Ciało, duch i głowa – 6 sposobów na dobry poranek

with 4 komentarze

Trwa najciemniejsza pora roku. Zimno, szaro, do świąt daleko. Jak znaleźć w tym czasie energię? Przeczytaj i podziel się swoimi sposobami!

 

1. Poranny ruch

Jestem raczej skowronkiem, nawet w sobotę zdarza mi się wstać o 7.30 (wiem, dziwne). Sama się budzę, tak przyzwyczaił się mój organizm. I lubię rano wskoczyć na matę do ćwiczeń, poprzeciągać się (biorę przykład z kota), ale bez przesady, nie są to intensywne ćwiczenia, ale bardziej prostowanie kości (powiedzmy, że jestem leniwym skowronkiem). A czasem po prostu spacer na kolejny przystanek albo przez park. Za to ruszam się codziennie po trochę. W podróżach służbowych zawsze mam ze sobą składaną matę i ćwiczę też dłużej wieczorem, skoro i tak nie mam dookoła bliskich, to przynajmiej robię coś dla siebie.

 

2. Roraty

Przełom listopada i grudnia to moja ulubiony okres roku liturgicznego – w oczekiwaniu na święta, w ciemności, gdy większość ludzi jeszcze śpi, czasem półdrzemiąc w tramwaju, jadę do Dominikanów, żeby zacząć dzień od modlitwy i śpiewów.

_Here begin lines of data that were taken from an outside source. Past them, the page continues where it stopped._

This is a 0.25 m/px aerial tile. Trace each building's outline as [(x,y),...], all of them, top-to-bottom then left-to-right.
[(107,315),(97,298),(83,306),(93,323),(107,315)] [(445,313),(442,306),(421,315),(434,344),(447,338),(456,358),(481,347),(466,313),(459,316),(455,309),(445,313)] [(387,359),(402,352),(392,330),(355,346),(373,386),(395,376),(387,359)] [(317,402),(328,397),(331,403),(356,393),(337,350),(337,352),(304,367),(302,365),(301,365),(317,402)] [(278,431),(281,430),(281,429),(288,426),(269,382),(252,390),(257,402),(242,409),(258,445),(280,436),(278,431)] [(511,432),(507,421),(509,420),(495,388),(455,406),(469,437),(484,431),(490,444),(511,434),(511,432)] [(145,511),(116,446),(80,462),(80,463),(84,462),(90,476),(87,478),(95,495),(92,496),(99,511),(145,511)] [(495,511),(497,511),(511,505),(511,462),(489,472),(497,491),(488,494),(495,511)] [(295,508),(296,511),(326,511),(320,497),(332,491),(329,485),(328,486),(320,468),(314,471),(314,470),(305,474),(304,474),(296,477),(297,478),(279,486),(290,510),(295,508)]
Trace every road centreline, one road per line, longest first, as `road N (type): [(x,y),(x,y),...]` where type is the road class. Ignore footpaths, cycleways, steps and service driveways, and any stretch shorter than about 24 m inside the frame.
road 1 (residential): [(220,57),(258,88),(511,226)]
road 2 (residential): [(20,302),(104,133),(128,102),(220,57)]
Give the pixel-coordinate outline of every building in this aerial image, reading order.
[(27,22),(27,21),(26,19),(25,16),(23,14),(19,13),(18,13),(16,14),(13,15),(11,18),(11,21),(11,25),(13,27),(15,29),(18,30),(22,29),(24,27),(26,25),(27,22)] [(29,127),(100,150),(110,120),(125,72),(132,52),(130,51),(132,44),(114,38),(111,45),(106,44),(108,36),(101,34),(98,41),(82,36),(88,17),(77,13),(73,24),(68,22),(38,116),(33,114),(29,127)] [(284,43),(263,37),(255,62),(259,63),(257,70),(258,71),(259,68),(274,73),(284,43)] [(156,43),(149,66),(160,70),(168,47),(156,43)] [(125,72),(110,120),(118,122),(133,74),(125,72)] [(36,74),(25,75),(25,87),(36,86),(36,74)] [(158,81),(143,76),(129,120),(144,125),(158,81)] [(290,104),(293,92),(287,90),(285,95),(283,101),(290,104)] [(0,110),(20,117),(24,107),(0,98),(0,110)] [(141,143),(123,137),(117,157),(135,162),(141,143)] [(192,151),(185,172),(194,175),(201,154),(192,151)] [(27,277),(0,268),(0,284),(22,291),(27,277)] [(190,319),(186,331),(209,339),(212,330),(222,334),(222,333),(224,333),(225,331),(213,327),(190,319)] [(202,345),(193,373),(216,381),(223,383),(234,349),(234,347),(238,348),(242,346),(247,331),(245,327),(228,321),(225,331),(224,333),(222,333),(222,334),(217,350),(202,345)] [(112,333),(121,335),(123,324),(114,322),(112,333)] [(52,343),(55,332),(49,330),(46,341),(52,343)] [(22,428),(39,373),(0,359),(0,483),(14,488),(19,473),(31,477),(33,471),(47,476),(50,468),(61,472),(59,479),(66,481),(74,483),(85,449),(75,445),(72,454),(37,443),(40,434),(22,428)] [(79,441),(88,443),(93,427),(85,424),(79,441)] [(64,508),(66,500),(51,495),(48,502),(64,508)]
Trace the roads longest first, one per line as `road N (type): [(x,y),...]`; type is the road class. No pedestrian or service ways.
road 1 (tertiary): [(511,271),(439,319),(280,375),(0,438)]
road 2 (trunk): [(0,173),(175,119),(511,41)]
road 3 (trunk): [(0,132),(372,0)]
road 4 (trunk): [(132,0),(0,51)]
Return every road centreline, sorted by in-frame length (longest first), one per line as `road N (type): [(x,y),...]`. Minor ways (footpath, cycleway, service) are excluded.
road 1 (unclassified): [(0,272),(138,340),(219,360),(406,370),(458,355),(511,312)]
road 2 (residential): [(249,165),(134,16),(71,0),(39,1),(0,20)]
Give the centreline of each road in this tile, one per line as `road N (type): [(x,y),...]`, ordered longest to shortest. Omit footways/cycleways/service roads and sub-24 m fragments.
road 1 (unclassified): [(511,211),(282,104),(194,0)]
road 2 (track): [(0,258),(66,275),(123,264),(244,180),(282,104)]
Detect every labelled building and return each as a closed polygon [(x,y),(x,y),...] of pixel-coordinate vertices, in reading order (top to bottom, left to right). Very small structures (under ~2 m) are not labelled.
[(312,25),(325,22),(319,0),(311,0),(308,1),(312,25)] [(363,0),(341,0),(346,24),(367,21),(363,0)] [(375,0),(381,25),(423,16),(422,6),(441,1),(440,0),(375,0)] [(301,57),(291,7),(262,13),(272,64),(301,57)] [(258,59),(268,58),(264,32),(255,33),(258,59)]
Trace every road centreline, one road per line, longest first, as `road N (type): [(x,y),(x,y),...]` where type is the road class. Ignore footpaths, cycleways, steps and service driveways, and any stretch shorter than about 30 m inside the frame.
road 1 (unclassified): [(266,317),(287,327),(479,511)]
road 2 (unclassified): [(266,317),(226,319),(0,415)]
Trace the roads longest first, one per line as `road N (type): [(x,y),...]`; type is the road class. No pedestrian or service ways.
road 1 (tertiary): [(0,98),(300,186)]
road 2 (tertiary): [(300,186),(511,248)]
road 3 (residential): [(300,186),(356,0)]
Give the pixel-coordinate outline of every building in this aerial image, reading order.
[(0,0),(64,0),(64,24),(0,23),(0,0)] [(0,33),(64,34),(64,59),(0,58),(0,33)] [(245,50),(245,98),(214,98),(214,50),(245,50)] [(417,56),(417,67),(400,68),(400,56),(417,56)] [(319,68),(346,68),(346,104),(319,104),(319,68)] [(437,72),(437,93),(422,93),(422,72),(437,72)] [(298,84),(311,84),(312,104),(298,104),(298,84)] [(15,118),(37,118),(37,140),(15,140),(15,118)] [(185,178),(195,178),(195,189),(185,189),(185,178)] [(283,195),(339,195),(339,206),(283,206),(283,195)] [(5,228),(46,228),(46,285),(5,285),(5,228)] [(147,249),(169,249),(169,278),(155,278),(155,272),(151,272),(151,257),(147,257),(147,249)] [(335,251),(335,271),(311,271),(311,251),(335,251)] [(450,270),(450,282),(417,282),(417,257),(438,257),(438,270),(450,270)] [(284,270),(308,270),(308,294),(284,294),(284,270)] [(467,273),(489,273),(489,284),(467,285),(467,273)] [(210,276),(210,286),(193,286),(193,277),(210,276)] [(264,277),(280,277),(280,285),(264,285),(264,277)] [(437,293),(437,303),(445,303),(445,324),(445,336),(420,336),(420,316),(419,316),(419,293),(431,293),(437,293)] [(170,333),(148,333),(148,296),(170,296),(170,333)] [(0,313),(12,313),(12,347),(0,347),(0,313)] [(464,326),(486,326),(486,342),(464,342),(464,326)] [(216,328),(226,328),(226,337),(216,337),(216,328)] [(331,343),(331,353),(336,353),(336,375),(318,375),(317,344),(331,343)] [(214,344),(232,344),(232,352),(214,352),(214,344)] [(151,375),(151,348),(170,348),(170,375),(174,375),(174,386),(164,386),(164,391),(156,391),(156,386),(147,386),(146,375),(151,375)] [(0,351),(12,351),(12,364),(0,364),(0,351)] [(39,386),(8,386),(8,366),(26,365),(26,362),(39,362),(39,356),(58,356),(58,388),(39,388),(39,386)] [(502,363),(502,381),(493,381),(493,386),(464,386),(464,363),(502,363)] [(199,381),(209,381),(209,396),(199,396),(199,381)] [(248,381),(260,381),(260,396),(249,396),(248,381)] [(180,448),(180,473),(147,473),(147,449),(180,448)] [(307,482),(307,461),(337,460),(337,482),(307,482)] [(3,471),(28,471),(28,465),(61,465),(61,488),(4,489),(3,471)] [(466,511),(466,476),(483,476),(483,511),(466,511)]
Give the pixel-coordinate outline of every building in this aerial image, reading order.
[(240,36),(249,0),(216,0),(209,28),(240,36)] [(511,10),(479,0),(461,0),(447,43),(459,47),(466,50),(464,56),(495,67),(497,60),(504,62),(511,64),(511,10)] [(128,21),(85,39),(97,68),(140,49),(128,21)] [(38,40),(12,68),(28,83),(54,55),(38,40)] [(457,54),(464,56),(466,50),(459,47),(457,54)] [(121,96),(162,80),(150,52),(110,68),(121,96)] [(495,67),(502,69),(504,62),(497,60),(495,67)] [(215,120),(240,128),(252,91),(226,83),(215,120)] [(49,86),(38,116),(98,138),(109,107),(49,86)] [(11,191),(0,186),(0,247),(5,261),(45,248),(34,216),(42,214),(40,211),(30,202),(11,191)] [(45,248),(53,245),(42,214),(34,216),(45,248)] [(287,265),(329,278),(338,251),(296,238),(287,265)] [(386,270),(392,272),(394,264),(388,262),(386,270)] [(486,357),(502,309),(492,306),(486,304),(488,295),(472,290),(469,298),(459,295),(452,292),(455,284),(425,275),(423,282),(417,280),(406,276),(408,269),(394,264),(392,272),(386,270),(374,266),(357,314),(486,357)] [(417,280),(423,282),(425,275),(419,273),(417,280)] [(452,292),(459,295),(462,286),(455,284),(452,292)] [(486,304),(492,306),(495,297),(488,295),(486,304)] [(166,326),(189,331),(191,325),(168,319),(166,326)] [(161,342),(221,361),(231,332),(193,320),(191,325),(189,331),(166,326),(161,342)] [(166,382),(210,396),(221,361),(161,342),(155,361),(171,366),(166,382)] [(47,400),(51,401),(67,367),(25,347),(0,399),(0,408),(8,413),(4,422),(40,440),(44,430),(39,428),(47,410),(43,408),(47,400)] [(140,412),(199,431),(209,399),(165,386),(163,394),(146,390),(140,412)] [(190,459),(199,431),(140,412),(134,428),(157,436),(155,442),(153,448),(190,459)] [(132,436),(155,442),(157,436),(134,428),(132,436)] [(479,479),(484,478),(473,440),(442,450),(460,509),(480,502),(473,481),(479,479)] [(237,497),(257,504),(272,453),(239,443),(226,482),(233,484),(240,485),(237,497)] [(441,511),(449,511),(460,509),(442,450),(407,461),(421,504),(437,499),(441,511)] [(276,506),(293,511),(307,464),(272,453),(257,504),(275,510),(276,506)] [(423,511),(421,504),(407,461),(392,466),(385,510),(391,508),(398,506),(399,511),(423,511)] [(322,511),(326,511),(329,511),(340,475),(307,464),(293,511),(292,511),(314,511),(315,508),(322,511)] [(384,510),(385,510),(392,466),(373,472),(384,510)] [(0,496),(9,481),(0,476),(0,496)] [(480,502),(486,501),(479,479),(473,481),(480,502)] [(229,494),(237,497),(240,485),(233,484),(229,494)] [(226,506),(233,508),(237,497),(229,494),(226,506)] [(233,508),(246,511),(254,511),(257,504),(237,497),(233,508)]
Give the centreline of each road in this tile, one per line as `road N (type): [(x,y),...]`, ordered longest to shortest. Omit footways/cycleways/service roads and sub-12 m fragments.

Z tą pięknie śpiewającą scholą wydaje mi się, że i ja mam anielski głos:) W ciemnym kościele powoli zapalają się świece, które przynieśli ludzie. Potężnieją śpiewy. Marana-tha! Dobrze jest ustawić dzień w prostującej wszystko perspektywie. A dodatkowo śpiew działa relaksująco (ciekawe badania psychologiczne tutaj).

 

3. Śniadania na mieście

A po roratach czasami uda się spotkać kogoś dawno nie widzianego, pójść na leniwie powolną kawę, pyszne śniadanie, (które ktoś zrobi:). Czuję się, jakby to był czas poza czasem, taki trochę kradziony, bo przecież normalnie po 7 dopiero wstaję, a tu już udało się pośpiewać i posiedzieć razem przy stoliku.

 

4. Śniadania w domu

Jeśli to akurat nie czas rorat, staram się też ostatnio zjadać śniadania przed wyjściem. Zrobić herbatę i kanapki do pracy. Posiedzieć razem z Mężem chwilę zanim wyjdziemy, potarmosić kota, porozmawiać, poprzytulać się, co bardzo uspokaja. Proste przyjemności jak na tych pełnych czułości obrazkach.  

 

5. Mądra lektura

Zanim wejdę na facebooka, który woła mnie do siebie powiadomieniami, staram się przeczytać czytanie na dziś i komentarz do niego (polecam komentarze ojca Grzegorza Kramera, jezuity). I zwykle mam przy sobie książkę. Tramwaj kołysze, a ja pochłaniam powieści, psychologię, wiersze. Albo obserwuję ludzi. To też ciekawa lektura.

 

6. Mann i Nogaś w słuchawkach

Słucham muzyki albo Trójki. Zwłaszcza w piątki to doskonałe rozpoczęcie dnia, słońce zza szybą a w słuchawkach rozmowa redaktora Nogasia i Manna o nowych książkach. Ostatnio prawie oplułam szybę w tramwaju, gdy red. Nogaś czytał fragment książki a Mann wydawał onomatopeiczne dźwięki naśladujące to, co dzieje się w tekście (kaszlącego dziadka albo odgłos … sterczących wierzchołków „stercz, stercz” – link do nagrania) Posłuchajcie koniecznie a buzia się Wam uśmiechnie. Co piątek o 7.40! 🙂

A ty co robisz, żeby dobrze zacząć dzień? Podziel się!